Tuesday, April 16, 2024

Basic Roleplaying Solves the Runequest Problem

I see many reviews of Runequest from a few years ago that say the game is too tightly tied to the setting, and they wish it wasn't. Most complaints are from those who did not use the setting but liked the rules. Mythras, the BRP fork supported by the creators of Runequest 6, solves the problem by creating a set of rules not tied to a world.

I like Runequest 7 being tightly tied to the setting, making the game different and unique. I am tired of the cookie-cutter, planar-linked, faux-modern, non-colonial, neo-Renaissance, Harry Potter meets pop-culture settings that Wizards puts out, and they are all the same at this point. Baldurs Gate 3 takes the entire D&D genre into sci-fi, and it is hard to call anything D&D fantasy these days. Call them Spelljammers, but they are starships, and most D&D settings are now wannabe sci-fi settings that force characters to start as primitive stick-using townspeople.
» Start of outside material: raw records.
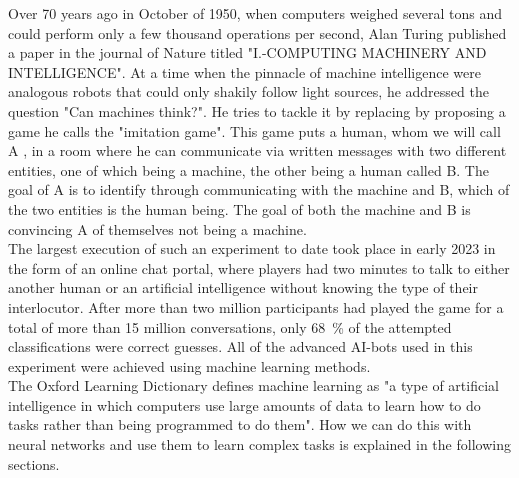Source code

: Over 70 years ago in October of 1950, when computers weighed several tons and could perform only a few thousand operations per second, Alan Turing published a paper in the journal of Nature titled "I.-COMPUTING MACHINERY AND INTELLIGENCE"\cite{TuringThinkingPaper}. At a time when the pinnacle of machine intelligence were analogous robots that could only shakily follow light sources\cite{FirstThinkingMachinesArticle}, he addressed the question "Can machines think?". He tries to tackle it by replacing by proposing a game he calls the "imitation game". This game puts a human, whom we will call A , in a room where he can communicate via written messages with two different entities, one of which being a machine, the other being a human called B. The goal of A is to identify through communicating with the machine and B, which of the two entities is the human being. The goal of both the machine and B is convincing A of themselves not being a machine.\\
The largest execution of such an experiment to date took place in early 2023 in the form of an online chat portal, where players had two minutes to talk to either another human or an artificial intelligence without knowing the type of their interlocutor. After more than two million participants had played the game for a total of more than 15 million conversations, only \SI{68}{\percent} of the attempted classifications were correct guesses. All of the advanced AI-bots used in this experiment were achieved using machine learning methods.\\
The Oxford Learning Dictionary defines machine learning as "a type of artificial intelligence in which computers use large amounts of data to learn how to do tasks rather than being programmed to do them"\cite{MLDefinition}. How we can do this with neural networks and use them to learn complex tasks is explained in the following sections.

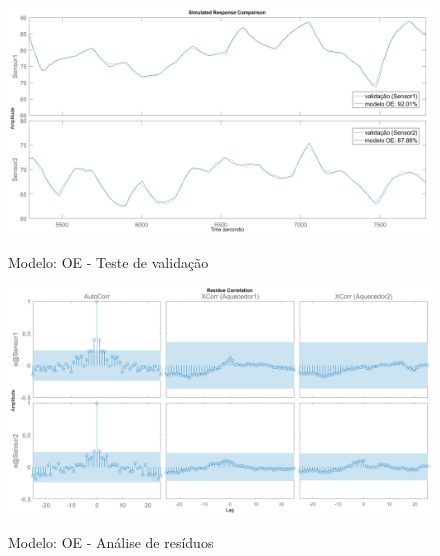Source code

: \begin{figure}[h]
	\caption{Modelo: OE - Teste de validação}
	\begin{center}
		\includegraphics[width=1.00\textwidth]{./5_images/tclabsp-models-OE-compare.png} 
		\label{fig:tclabsp-models-oe-compare}
	\end{center}
	\centering
\end{figure}

\begin{figure}[h]
	\caption{Modelo: OE - Análise de resíduos}
	\begin{center}
		\includegraphics[width=1.00\textwidth]{./5_images/tclabsp-models-OE-resid.png} 
		\label{fig:tclabsp-models-oe-resid}
	\end{center}
	\centering
\end{figure}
There is so much sci-fi in fantasy these days. This Conan meets Buck Rogers stuff gets tiring, and all it serves to do is put every genre in a blender and press the highest number on the machine to create flavorless multi-genre scop paste.

The science-fantasy fad also subconsciously tells every fantasy character, "You are a low-intelligence primitive." It is the designer's way of describing the audience as inferior for wanting to play fantasy archetypes and is also colonialist in theme. Fear not, stupid barbarians and primitive peoples of the world! The space people are here! Sorry, our cleaning robot killed you. Don't kill yourself figuring out our space artifacts!

Sci-fi in fantasy, unless this is the game when it starts, sideswipes the players and their expectations and feels like the DM and module writer talking down to the players.

And how do you return to caring about the everyday fantasy world when you know UFOs are out there? Do I care that the Black Knight ruined the King's celebration? Am I mad that the Dark Elf raided the Border Keep? Do I care about the lost island? We need to rescue the princess, but we really want to be chasing aliens.

I have never had a fantasy campaign recover from a sci-fi incursion.

And frankly, Gamma World is a better mix of the genres. Post-apocalyptic is the place to be for mixed sci-fi and fantasy, and it does the genre the best, with mutations as the power source. You belong here, and the great mystery is figuring out what happened to the world and who the ancients were.

Dungeon Crawl Classics does it right, too. The sci-fi elements are so crazy and strange that they are alien and unrelatable. You are not getting a "Star Trek" ship that is more civilized than you up there, with a crew teleporting down and telling the characters what primitives they are.

Runequest is pure bronze-age high fantasy, with even everyday people using magic. You think "everyone knows magic" as something that blows out the game world, but it works here with a heightened sense of spiritualism and magic being a part of life. The magic is minor and more like charms or incantations, something used to help clean a room, like the old AD&D cantrips. In 5E, cantrips became "laser" attack spells like a video game (and fell into the 'why take anything else' category). In AD&D, they were minor incantations, like magic tricks, with no combat use.

If I were using Runequest for a generic fantasy game, I would use the old Basic Roleplaying game 'Big Yellow Book' before using Runequest since the assumption that 'everyone knows magic' is nonexistent. These days, we have even better...

The only answer here is the same one that was true back then as it is now: the Basic Fantasy Game is the generic d100 system for non-RQ fantasy, and it always was. These days, we have an ORC-licensed system ready to expand upon and use, and it works out of the box for generic fantasy, high to low. It also works in Gamma World-style settings.

But letting Runequest be Runequest is a strength. I love runes and passions as part of the character. I love the tight tying to tribe, cult, and family. No other game does this! Let the game's systems reflect the world, culture, and experience of living there.

BRP is for everything else except Cthulhu. BRP is designed as a toolkit and fits better as a generic fantasy starting point. And the starting point is an excellent way to describe it since fantasy games are always better when the generic part is tossed out, and the group adds their ideas and magic to the system.

Mythras is also a great option if you go off-Chaosium, and they have a classic fantasy supplement if you want less Bronze Age and more high fantasy. Yes, the font size is small, and I use a PDF on a tablet (and I bought reading glasses). Hopefully, when this team goes ORC license, they reprint the book with a larger font.

The BRP-like d100 systems are a great place to play and are also very compatible with each other.

BRP is the best thing to happen to all of Chaosium's games since it takes the 'universal system' pressure off them. This also allows Runequest and Call of Cthulhu to be their own thing, with system-specific game rule extensions. This also sets the model for your worlds and creations, inviting you to build subsystems to add to the game.

I love GURPS, but with Chaosium games, the parts unique to the world are essential to the flavor and play of the game. You need to flip optional rules in GURPS to get the same thing, but there is a freedom in BRP that allows the designers to customize the game for the setting—and it invites you to do the same.